The other is the need for role models and inspiration. If Van Gogh could become one of the most famous artists ever (though not successful in his own lifetime), you too may rise above – even use – your disorder to accomplish greatness.

It’s possible, I guess, but it’s not likely. Certainly those with mental disorders can aspire to and achieve rich, full lives, satisfying relationships and jobs and artistic pursuits. These are the ordinary accomplishments of ordinary people, both with and without mental illness, and it’s a small miracle that people can achieve any one or more of these. Not everyone does – again with or without mental troubles or psychiatric diagnoses.

And for me, at least, it’s enough.

Can the spark of imaginative genius strike a person with a mental disorder? Of course. Can that person succeed and achieve lasting fame? Maybe, though the odds aren’t good. Is a person saying, “Look, I can be Van Gogh!” likely to fall short? Almost certainly. Can that failure to achieve greatness make a person feel worse about himself or herself instead of better? You tell me.

There’s nothing wrong with aiming high, and nothing that says a person with a psychiatric diagnosis can’t do just that. It’s a good idea for anyone. (As one of Lois McMaster Bujold’s characters says, “Aim high. You may still miss the target but at least you won’t shoot your foot off.”)

But pinning your hopes on a similarity with a non-psychiatric, perhaps non-existent, diagnosis of a genius may not be the best way to get there.

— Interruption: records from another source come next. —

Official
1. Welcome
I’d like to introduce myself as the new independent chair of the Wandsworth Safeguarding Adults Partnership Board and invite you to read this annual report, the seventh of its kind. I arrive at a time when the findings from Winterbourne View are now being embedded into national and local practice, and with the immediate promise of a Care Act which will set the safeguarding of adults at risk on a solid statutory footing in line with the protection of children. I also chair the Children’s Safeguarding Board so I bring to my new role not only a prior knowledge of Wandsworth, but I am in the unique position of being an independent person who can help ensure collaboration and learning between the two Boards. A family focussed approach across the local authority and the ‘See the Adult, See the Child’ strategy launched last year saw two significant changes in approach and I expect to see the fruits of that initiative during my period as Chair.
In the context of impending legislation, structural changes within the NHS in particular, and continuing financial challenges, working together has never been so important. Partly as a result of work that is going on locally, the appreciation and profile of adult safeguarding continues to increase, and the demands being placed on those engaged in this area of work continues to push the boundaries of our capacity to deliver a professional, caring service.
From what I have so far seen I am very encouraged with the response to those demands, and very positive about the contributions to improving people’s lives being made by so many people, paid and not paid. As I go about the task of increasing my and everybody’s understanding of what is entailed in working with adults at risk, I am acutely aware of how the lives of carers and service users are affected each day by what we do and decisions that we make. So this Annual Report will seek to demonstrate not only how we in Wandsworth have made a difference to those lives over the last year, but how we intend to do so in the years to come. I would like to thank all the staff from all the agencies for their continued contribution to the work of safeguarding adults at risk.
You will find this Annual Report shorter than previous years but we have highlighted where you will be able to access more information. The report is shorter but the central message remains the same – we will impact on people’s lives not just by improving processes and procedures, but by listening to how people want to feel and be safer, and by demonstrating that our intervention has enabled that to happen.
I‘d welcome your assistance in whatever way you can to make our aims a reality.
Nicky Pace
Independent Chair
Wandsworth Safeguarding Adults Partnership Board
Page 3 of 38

Better to look in these geniuses’ work for insights that can help you understand your own condition or pull you through tough times. Here’s another of Emily Dickinson’s poems that has always spoken to me about the experience of a depressive crisis and its aftermath.

After great pain, a formal feeling comes —
The Nerves sit ceremonious, like Tombs —
The stiff Heart questions ‘was it He, that bore,’
And ‘Yesterday, or Centuries before’?

The Feet, mechanical, go round —
A Wooden way
Of Ground, or Air, or Ought —
Regardless grown,
A Quartz contentment, like a stone —

This is the Hour of Lead —
Remembered, if outlived,
As Freezing persons, recollect the Snow —
First — Chill — then Stupor — then the letting go —

Was Emily herself depressed? We’ll never really know. And as long as we have her poems, I don’t really care.